Black bear feasting on mountain ash berries, a natural food source in the fall in the Castlegar area. Photo: Submitted

Black bear feasting on mountain ash berries, a natural food source in the fall in the Castlegar area. Photo: Submitted

Castlegar achieves Bear Smart Community status

Castlegar is the 10th B.C. community to reach the milestone

After more than six years of hard work and changes in the community, Castlegar has finally earned official Bear Smart Community status.

Castlegar is only the 10th community in B.C. to achieve the designation.

Ten years ago, Castlegar was routinely at the top of the provincial list for another reason — its high number of human-bear conflicts, with numbers of bears destroyed as a result.

Castlegar now has bear-resistant garbage cans in every city park and public space and in every household and several attractant management programs. The number of conflicts began to dramatically decrease after residential bear-resistant garbage cans were introduced in 2016.

Bear Smart representative Mike Badry officially presented the designation at the May 17 city council meeting.
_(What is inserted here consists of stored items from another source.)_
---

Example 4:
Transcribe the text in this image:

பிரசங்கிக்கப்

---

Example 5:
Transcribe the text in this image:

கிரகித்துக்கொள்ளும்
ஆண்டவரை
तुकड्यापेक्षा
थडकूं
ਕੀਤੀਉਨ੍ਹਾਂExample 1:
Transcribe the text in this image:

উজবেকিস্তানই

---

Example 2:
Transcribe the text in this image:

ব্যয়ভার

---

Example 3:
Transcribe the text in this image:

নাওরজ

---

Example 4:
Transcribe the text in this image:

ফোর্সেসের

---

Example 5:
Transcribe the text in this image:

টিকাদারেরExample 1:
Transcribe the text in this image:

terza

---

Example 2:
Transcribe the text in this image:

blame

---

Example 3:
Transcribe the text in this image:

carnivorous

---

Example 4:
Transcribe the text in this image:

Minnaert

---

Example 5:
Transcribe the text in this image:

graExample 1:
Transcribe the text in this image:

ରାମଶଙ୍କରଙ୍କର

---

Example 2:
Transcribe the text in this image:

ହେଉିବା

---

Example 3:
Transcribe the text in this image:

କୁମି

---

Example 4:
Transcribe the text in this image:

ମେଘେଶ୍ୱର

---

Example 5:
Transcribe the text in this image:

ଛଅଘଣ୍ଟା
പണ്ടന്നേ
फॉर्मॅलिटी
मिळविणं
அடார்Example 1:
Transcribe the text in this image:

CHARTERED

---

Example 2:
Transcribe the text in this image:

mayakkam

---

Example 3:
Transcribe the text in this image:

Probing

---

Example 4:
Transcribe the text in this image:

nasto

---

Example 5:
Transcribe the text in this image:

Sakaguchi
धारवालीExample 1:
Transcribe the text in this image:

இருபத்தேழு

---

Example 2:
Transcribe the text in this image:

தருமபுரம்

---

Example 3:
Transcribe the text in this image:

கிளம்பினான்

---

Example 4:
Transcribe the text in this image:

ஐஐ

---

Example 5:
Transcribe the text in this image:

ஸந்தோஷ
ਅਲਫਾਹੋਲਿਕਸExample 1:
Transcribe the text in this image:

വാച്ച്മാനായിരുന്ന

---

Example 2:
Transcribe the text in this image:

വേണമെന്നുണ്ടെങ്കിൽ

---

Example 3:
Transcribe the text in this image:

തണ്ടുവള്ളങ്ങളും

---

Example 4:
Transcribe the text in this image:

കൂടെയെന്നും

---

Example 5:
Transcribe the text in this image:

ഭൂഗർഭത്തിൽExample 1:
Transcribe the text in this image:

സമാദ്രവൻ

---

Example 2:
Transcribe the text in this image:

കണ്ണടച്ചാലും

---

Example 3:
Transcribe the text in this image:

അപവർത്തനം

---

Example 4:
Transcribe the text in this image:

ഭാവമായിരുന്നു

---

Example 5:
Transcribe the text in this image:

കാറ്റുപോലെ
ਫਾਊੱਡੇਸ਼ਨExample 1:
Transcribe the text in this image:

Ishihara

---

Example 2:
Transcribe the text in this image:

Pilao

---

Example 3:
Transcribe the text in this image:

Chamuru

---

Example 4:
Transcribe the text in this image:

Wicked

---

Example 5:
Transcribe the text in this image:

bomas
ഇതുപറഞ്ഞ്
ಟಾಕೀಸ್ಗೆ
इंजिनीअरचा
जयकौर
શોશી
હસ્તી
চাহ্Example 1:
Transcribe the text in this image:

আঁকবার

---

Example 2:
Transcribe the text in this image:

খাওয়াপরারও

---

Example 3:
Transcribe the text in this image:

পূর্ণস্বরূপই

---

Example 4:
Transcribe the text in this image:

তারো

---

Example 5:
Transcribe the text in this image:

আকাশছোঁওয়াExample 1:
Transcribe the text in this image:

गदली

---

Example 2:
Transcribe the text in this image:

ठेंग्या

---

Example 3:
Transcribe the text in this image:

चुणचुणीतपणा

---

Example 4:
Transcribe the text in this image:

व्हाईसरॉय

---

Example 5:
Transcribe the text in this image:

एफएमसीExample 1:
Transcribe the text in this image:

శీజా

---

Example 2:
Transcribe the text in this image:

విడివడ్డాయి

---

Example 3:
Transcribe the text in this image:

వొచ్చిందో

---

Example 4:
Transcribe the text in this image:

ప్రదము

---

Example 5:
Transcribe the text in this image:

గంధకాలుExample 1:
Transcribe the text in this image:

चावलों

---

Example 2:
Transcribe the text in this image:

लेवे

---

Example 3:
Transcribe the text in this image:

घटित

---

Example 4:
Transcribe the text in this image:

He praised the tireless work by former WildsafeBC coordinator Jenny Wallace as a main reason the city was able to move forward with changes. He also listed Castlegar CAO Chris Barlow, director of corporate services Tracey Butler and West Kootenay Conservation Service officers Ben Beetlestone and Joe Carevetta.

“A lot of people thought we couldn’t get there, because of where we live,” said Councillor Sue Heaton-Sherstibitoff. “I am so happy we finally got that plaque.”

Councillor Dan Rye added, “It has been a lot of hard work and a lot of dedication by staff and council, but we really need to take our hats off to Jenny [Wallace].”

The Bear Smart Community Program was designed by the Ministry of Environment. It is a voluntary, preventative conservation measure that encourages communities, businesses and individuals to work together to reduce conflicts with bears.

There are six criteria a community must meet in order to achieve the status including a bear hazard assessment, conflict management plan, an education program, bylaw changes and a bear-proof waste management system.